# Requirement:
Return every line from the records below with the string "Update".

══ Data in this exercise

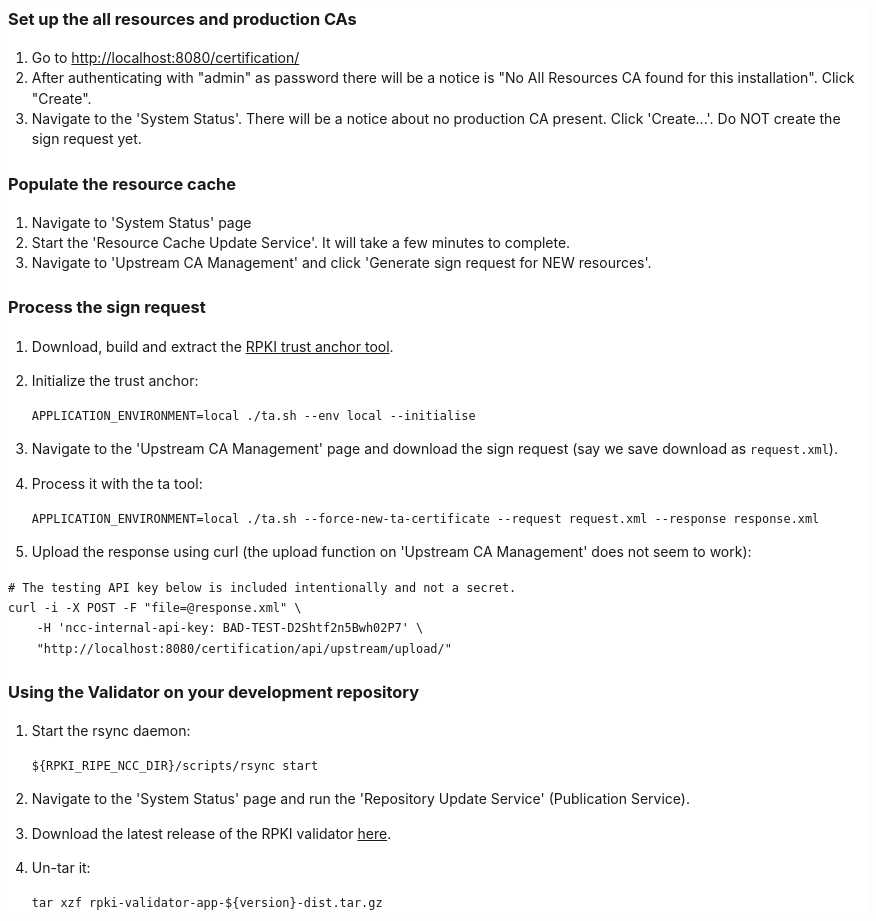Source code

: 
### Set up the all resources and production CAs

1. Go to [http://localhost:8080/certification/](http://localhost:8080/certification/)
2. After authenticating with "admin" as password there will be a
   notice is "No All Resources CA found for this installation". Click "Create".
3. Navigate to the 'System Status'. There will be a notice about no production CA
   present. Click 'Create...'. Do NOT create the sign request yet.

### Populate the resource cache

1. Navigate to 'System Status' page
2. Start the 'Resource Cache Update Service'. It will take a few
   minutes to complete.
3. Navigate to 'Upstream CA Management' and click
  'Generate sign request for NEW resources'.


### Process the sign request

1. Download, build and extract the [RPKI trust anchor tool](https://github.com/RIPE-NCC/rpki-ta-0).
2. Initialize the trust anchor:

    `APPLICATION_ENVIRONMENT=local ./ta.sh --env local --initialise`

3. Navigate to the 'Upstream CA Management' page and download the sign request (say we save download as `request.xml`).
4. Process it with the ta tool:

    `APPLICATION_ENVIRONMENT=local ./ta.sh --force-new-ta-certificate --request request.xml --response response.xml`

5. Upload the response using curl (the upload function on 'Upstream CA Management' does not seem to work):

```
# The testing API key below is included intentionally and not a secret.
curl -i -X POST -F "file=@response.xml" \
    -H 'ncc-internal-api-key: BAD-TEST-D2Shtf2n5Bwh02P7' \
    "http://localhost:8080/certification/api/upstream/upload/"
```

### Using the Validator on your development repository

1. Start the rsync daemon:

    `${RPKI_RIPE_NCC_DIR}/scripts/rsync start`

2. Navigate to the 'System Status' page and run the 'Repository Update Service' (Publication Service).
3. Download the latest release of the RPKI validator [here](http://repository.sonatype.org/service/local/artifact/maven/redirect?r=central-proxy&g=net.ripe.rpki&a=rpki-validator-app&v=LATEST&c=dist&p=tar.gz).
4. Un-tar it:

    `tar xzf rpki-validator-app-${version}-dist.tar.gz`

════

# Exercise solution:
2. Start the 'Resource Cache Update Service'. It will take a few
2. Navigate to the 'System Status' page and run the 'Repository Update Service' (Publication Service).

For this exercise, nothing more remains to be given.